■ **Required action**: Reproduce the listing below between the lines holding "left wrist: (736, 926, -39)" and "left shoulder: (204, 83, -8)", inclusive, omitting the pictures and scaling every keypoint value (the x and y pixel coordinates and the depth) by 1.15, rounded to whole numbers with halves rounded up. Leave all other lines and numbers, including the person boxes, unchanged.

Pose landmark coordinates
━━━━━━

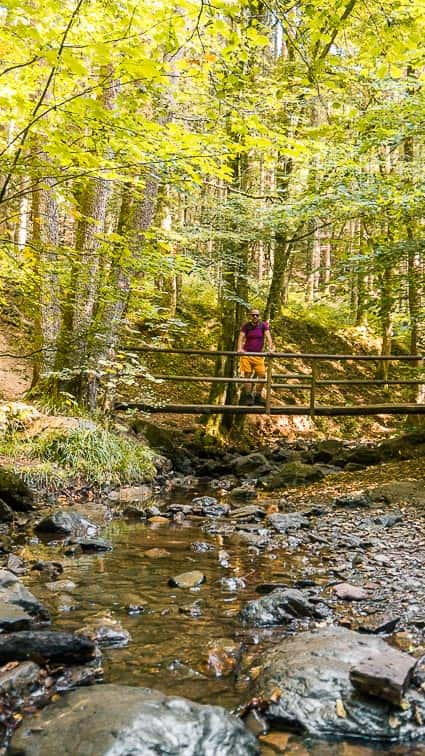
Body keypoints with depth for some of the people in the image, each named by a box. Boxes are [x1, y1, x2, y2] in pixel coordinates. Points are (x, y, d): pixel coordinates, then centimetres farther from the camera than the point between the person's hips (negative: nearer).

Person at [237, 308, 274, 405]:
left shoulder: (263, 325, 0)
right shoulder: (246, 326, 1)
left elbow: (268, 336, -9)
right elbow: (241, 337, -7)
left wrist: (270, 347, -26)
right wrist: (240, 348, -25)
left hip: (259, 355, 1)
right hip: (246, 354, -1)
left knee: (262, 375, -5)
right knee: (247, 375, -4)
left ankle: (257, 396, 7)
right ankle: (248, 397, 3)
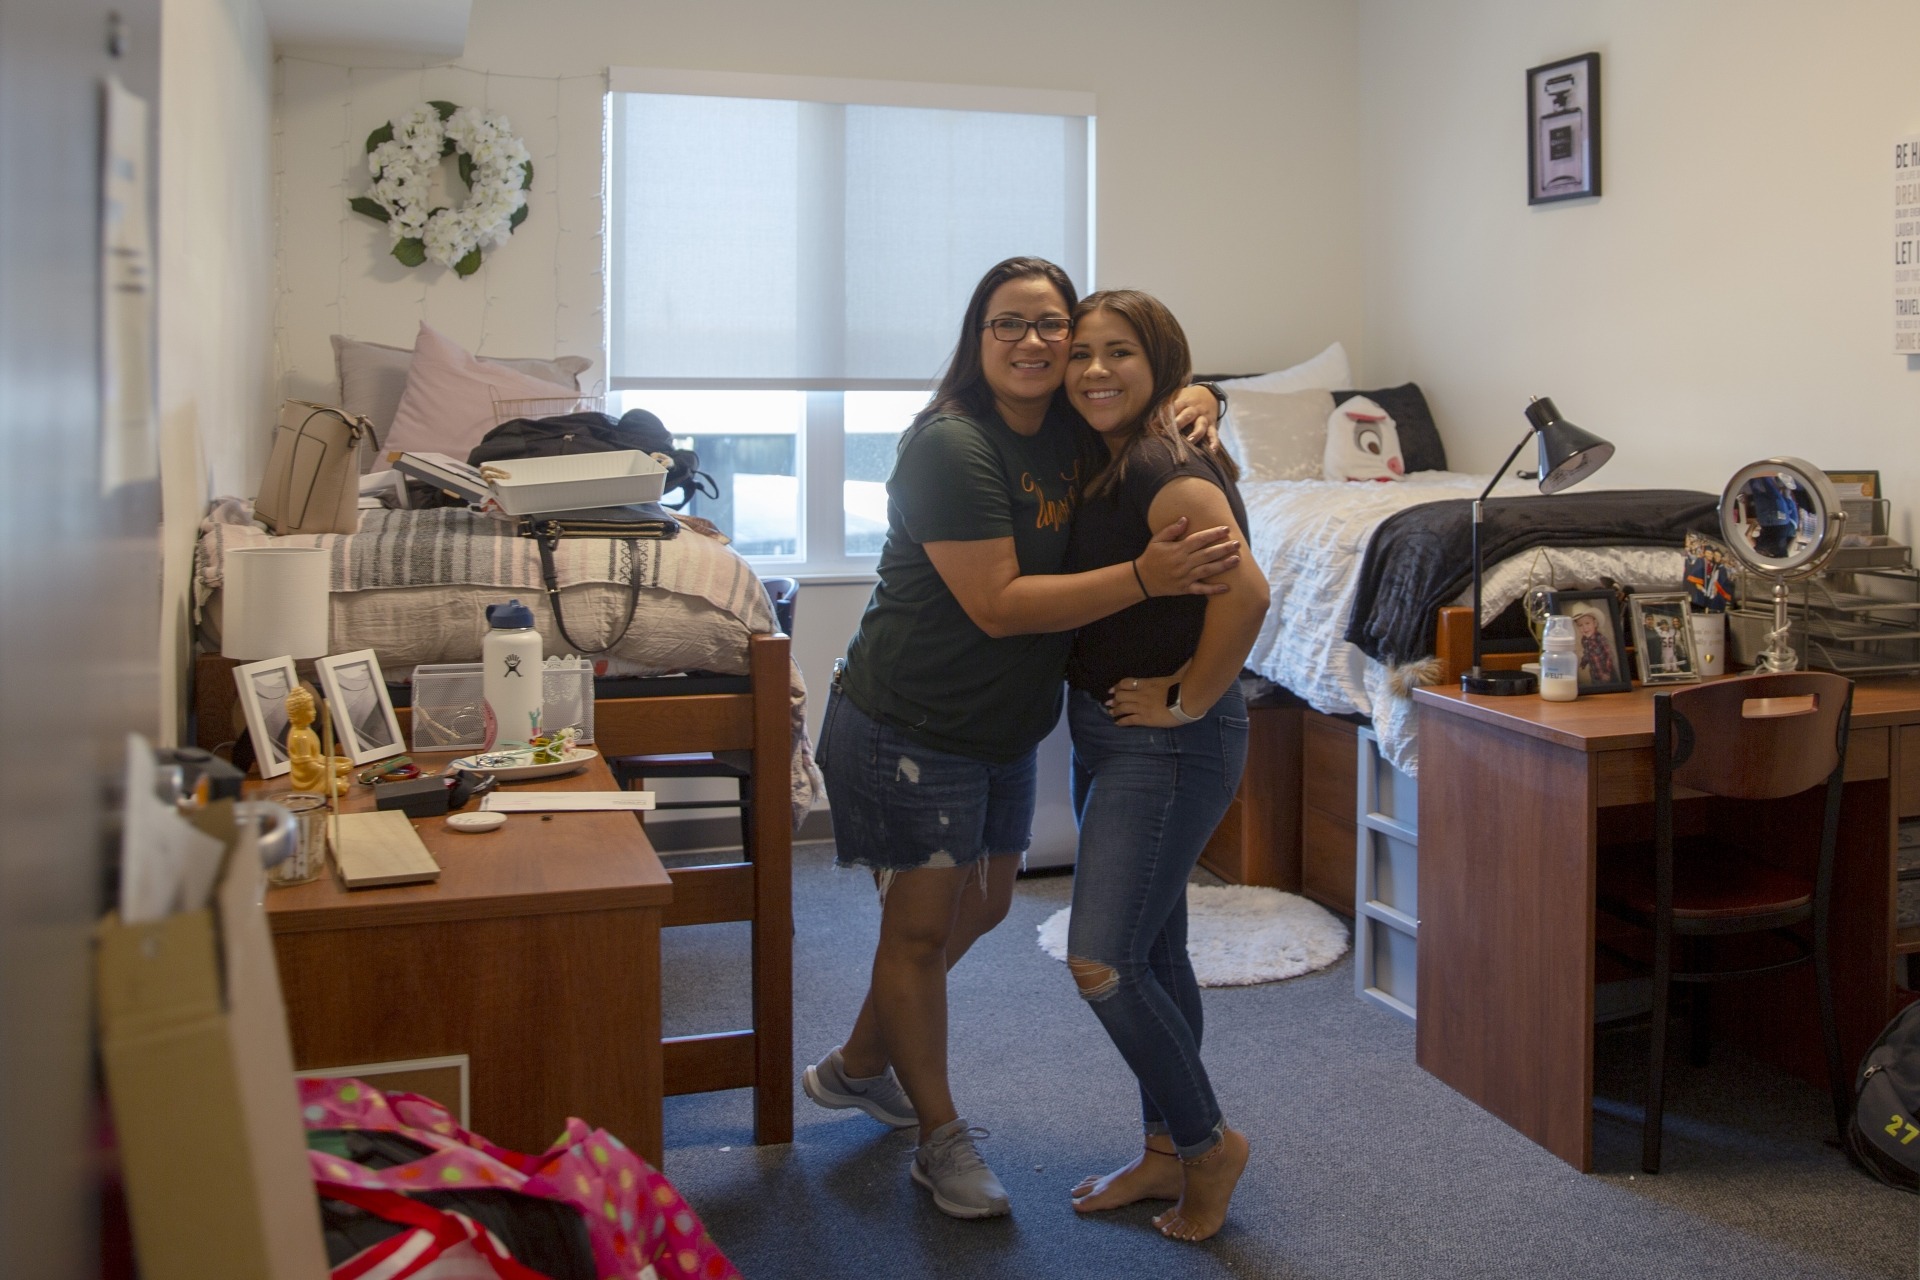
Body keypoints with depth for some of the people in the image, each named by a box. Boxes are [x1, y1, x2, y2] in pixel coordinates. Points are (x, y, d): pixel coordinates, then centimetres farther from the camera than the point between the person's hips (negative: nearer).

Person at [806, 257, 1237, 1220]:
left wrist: (1195, 401, -6)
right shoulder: (952, 445, -22)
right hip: (910, 725, -9)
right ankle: (942, 1140, 20)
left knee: (982, 907, 21)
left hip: (1005, 726, 9)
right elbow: (998, 604, -27)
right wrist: (1143, 579, -31)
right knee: (922, 925, 2)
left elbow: (1158, 387, 19)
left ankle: (857, 1066, 41)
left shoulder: (1073, 429, 1)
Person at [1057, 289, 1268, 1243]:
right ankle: (1165, 1153, 30)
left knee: (1103, 962, -10)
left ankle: (1208, 1140, 12)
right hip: (1108, 734, 10)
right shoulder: (1107, 467, 9)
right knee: (1150, 951, 17)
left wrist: (1187, 699, -23)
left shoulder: (1166, 472, -20)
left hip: (1168, 745, -10)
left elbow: (1244, 592, -33)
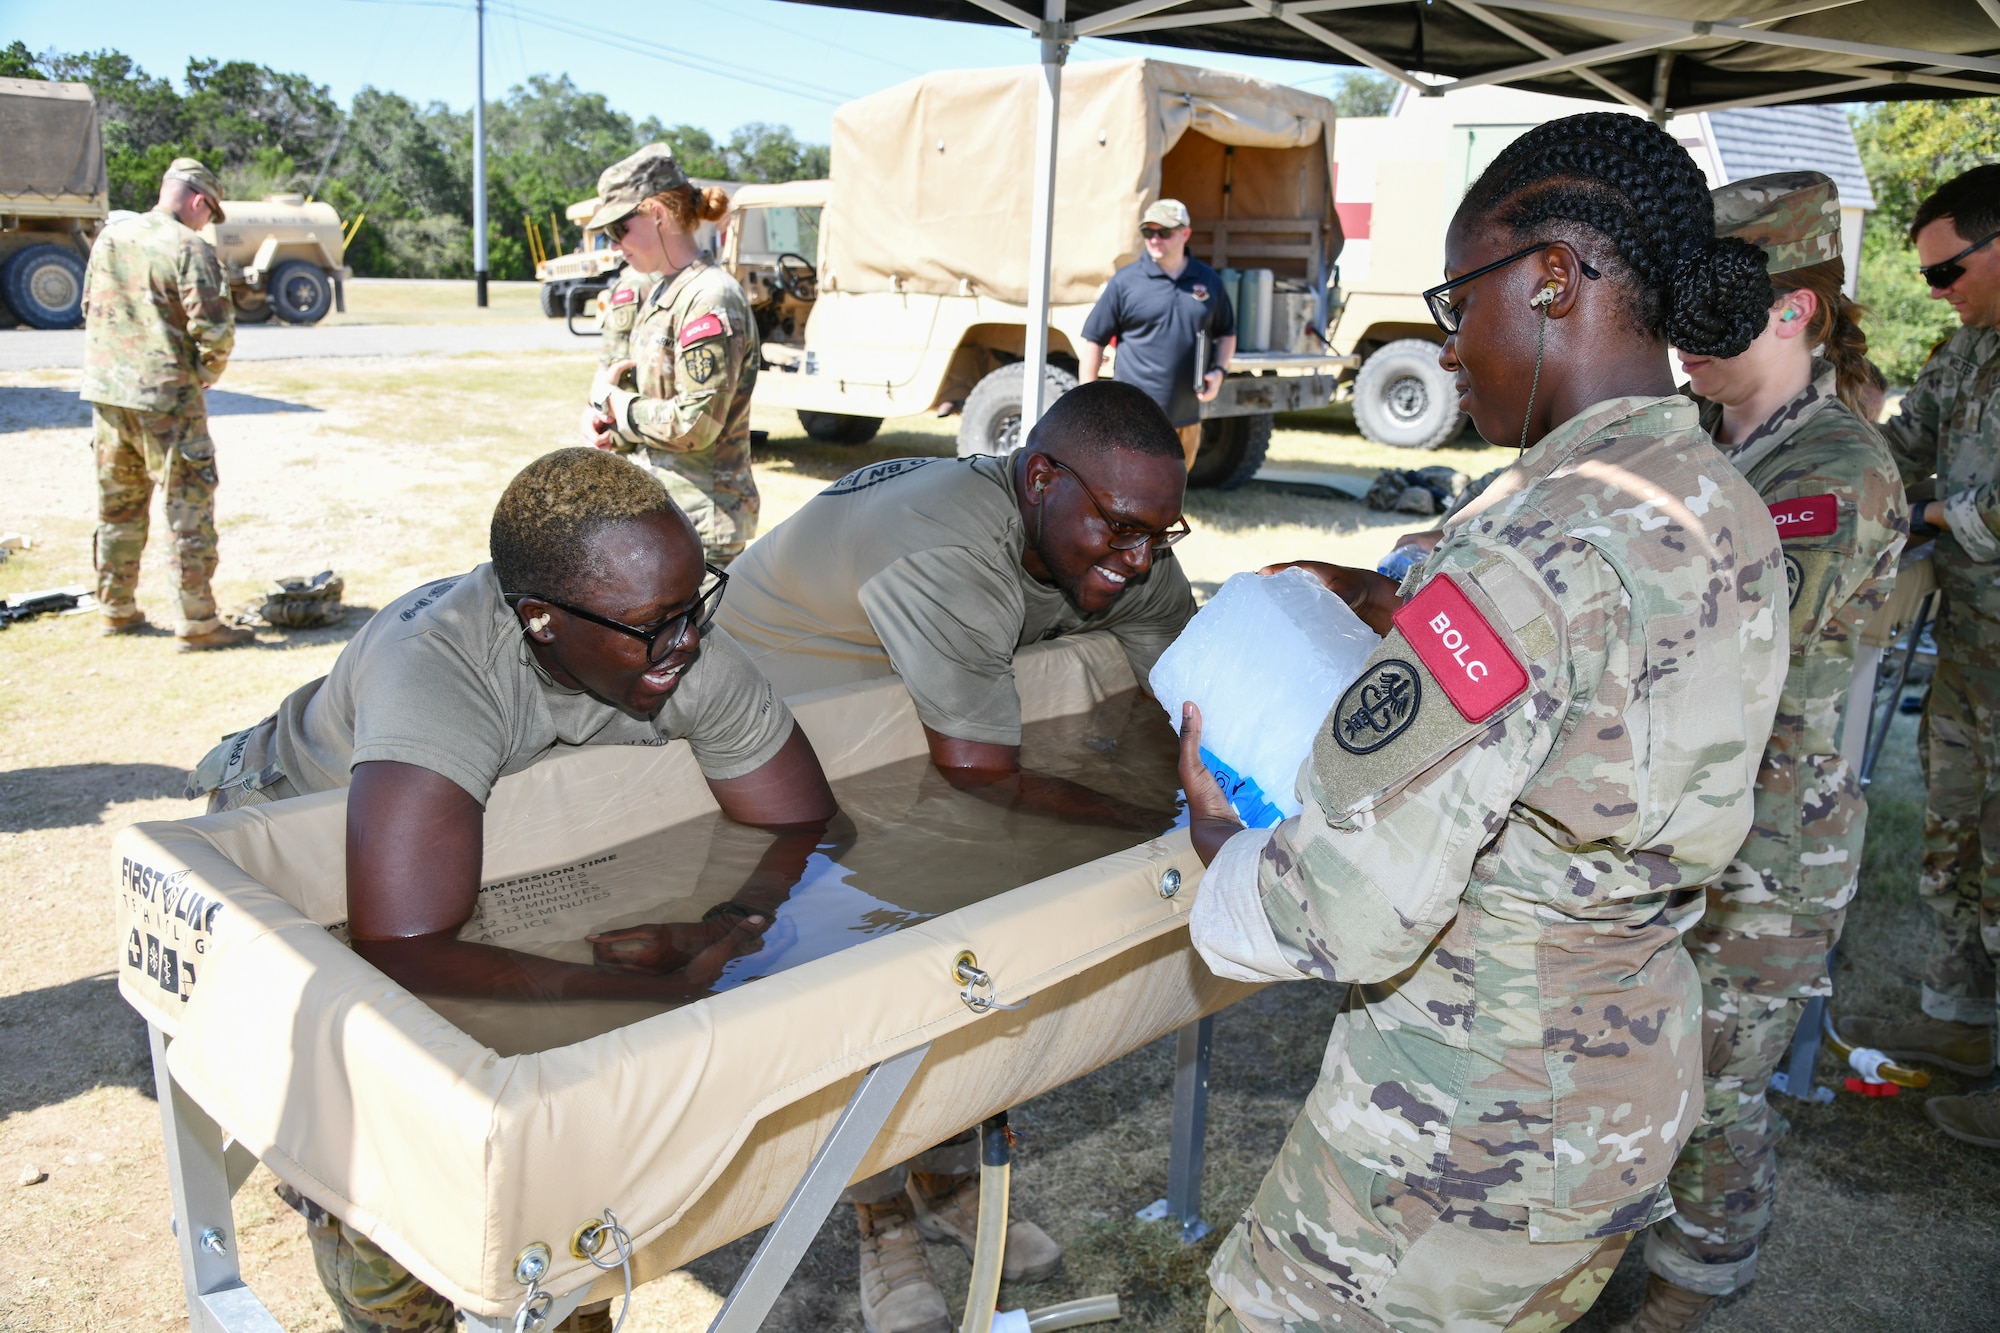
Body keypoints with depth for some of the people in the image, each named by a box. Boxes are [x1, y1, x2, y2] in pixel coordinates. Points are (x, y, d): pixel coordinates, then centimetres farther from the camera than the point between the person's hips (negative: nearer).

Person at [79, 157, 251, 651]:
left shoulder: (109, 239, 10)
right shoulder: (190, 249, -13)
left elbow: (90, 310, 17)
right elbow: (215, 330, -18)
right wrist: (204, 375, -1)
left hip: (106, 394, 7)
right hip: (166, 398, -7)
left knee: (118, 506, 17)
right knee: (190, 508, -2)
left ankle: (117, 610, 26)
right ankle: (197, 623, -1)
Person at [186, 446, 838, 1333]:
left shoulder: (687, 653, -27)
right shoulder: (438, 669, -43)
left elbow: (813, 828, -19)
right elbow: (399, 954, -51)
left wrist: (736, 926, -39)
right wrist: (659, 991, -51)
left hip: (506, 821, 5)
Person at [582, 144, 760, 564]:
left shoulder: (709, 298, -16)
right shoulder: (661, 294, 14)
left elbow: (696, 424, -21)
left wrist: (611, 399, -9)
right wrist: (610, 426, 0)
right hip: (660, 512, 10)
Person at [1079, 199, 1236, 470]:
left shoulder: (1208, 281, 8)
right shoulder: (1125, 281, -2)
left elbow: (1226, 333, 20)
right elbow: (1094, 340, 0)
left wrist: (1218, 371, 0)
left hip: (1187, 416, 4)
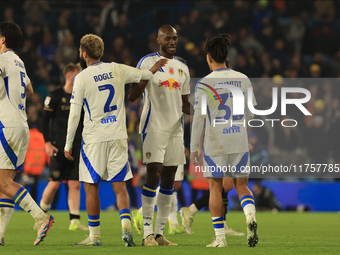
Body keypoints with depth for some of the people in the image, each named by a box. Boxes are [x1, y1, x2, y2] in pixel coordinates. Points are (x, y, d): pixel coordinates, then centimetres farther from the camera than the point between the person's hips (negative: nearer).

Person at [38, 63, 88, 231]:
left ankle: (75, 221, -3)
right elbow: (45, 120, -3)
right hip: (59, 147, -4)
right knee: (54, 184, -5)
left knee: (75, 184, -2)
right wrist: (47, 142, -10)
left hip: (76, 147, 4)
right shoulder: (55, 96, -3)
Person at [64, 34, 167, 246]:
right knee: (120, 186, 5)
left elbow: (74, 114, -7)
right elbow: (145, 75, 17)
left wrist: (68, 145, 0)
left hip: (94, 139, -3)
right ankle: (126, 225, -15)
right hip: (118, 136, 4)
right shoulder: (118, 70, 2)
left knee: (91, 187, 6)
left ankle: (95, 235, 8)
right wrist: (155, 68, 38)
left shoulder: (82, 78, -8)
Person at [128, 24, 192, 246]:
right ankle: (147, 232, -10)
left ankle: (160, 233, 8)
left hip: (175, 128, 6)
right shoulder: (147, 62, -3)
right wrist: (150, 73, -19)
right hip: (154, 126, -6)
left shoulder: (182, 68, 16)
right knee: (153, 174, -13)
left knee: (169, 179, 4)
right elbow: (132, 96, -8)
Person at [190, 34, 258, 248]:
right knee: (241, 185, 11)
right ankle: (250, 215, -20)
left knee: (215, 187, 7)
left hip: (215, 143, -3)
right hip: (240, 142, 3)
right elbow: (251, 113, 9)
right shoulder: (243, 79, 3)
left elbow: (199, 117, -8)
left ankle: (220, 236, 6)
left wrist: (193, 147, -1)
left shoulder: (204, 83, -8)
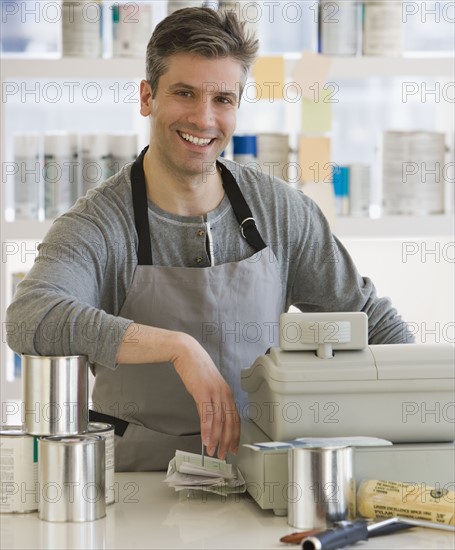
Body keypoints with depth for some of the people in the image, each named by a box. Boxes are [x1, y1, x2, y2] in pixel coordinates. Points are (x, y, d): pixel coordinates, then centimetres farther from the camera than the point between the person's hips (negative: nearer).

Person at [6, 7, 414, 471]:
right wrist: (179, 346, -34)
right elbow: (30, 319, -29)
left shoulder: (279, 208, 4)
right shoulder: (96, 226, -9)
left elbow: (368, 317, 14)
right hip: (141, 478, -3)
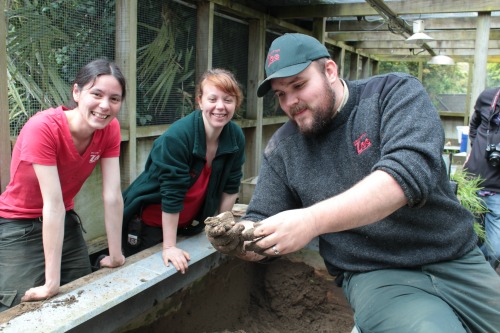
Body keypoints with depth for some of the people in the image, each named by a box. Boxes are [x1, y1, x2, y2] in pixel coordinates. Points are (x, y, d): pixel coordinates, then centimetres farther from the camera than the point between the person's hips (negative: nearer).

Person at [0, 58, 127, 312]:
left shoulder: (110, 129, -13)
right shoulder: (43, 128, -28)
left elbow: (112, 195, -13)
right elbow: (53, 203, -32)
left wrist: (115, 255, -9)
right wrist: (52, 281, -29)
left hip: (65, 222, 5)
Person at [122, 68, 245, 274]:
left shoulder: (237, 137, -10)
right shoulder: (177, 136, -28)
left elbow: (230, 187, 0)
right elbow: (172, 195, -27)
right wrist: (169, 247, -24)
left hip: (189, 223, 5)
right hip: (148, 220, -5)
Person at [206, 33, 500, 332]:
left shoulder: (396, 93, -7)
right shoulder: (281, 150, 1)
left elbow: (411, 169, -24)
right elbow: (262, 225, 5)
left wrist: (313, 220, -35)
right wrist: (238, 237, -20)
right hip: (376, 276, -1)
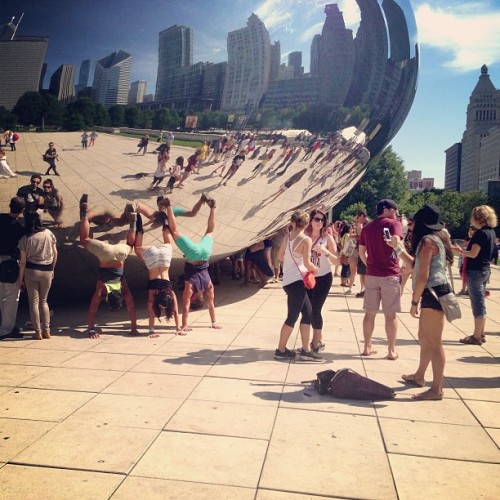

━━━━━━

■ **Finished exercise**:
left wrist: (846, 1065, -45)
right wrist: (758, 1140, -59)
left hip: (582, 944, 6)
Person at [582, 144, 760, 564]:
left shoulder: (815, 343, -18)
right shoulder: (760, 338, 16)
left elbow: (800, 488, -24)
left wrist: (703, 459, -10)
right wrist: (702, 490, 0)
right hip: (759, 589, 12)
Person at [1079, 199, 1236, 470]:
left shoulder: (1389, 323, 9)
right shoulder: (1294, 323, -2)
left elbow: (1410, 383, 23)
right elbow: (1258, 391, 0)
left wrist: (1401, 427, 0)
left hip: (1365, 478, 5)
Body keypoints with depth for some of the people in the image, each named by a box. Boxes are [x1, y1, x2, y2] in pixel coordinates. Points are (x, y, d): pixel coordinates, then centimetres farther from the camera than the point between the person's hips (negative: nearer).

Person at [38, 63, 88, 231]:
left ankle: (86, 254, -3)
right elbow: (52, 138, -3)
right hip: (68, 169, -5)
right knee: (62, 212, -6)
left knee: (86, 212, -2)
right wrist: (54, 163, -12)
left hip: (87, 169, 5)
right shoulder: (63, 110, -3)
Person at [64, 34, 167, 246]:
right knee: (138, 214, 6)
left elbow: (85, 131, -8)
right elbow: (167, 86, 20)
left wrist: (78, 167, 0)
left hip: (108, 160, -3)
right ankle: (145, 259, -17)
right hip: (136, 156, 5)
right shoulder: (136, 81, 2)
left knee: (105, 215, 7)
left ankle: (109, 270, 9)
right wrist: (178, 78, 44)
left shoulder: (94, 90, -9)
Person at [128, 24, 192, 246]:
right ankle: (169, 267, -12)
left ankle: (184, 268, 9)
left hip: (201, 147, 7)
right shoulder: (169, 71, -3)
right wrist: (173, 84, -22)
right hip: (177, 145, -7)
left shoulder: (209, 78, 18)
right knee: (176, 200, -15)
left knee: (194, 206, 5)
right elbow: (152, 110, -9)
Person at [190, 34, 258, 248]:
right knee: (277, 213, 13)
right ankle: (288, 247, -23)
left knee: (247, 215, 8)
left hip: (247, 164, -3)
right hip: (276, 163, 3)
right elbow: (289, 130, 10)
right shoulder: (279, 91, 3)
left elbow: (229, 135, -9)
left ankle: (253, 271, 7)
left wrist: (222, 169, -1)
left shoulder: (235, 95, -9)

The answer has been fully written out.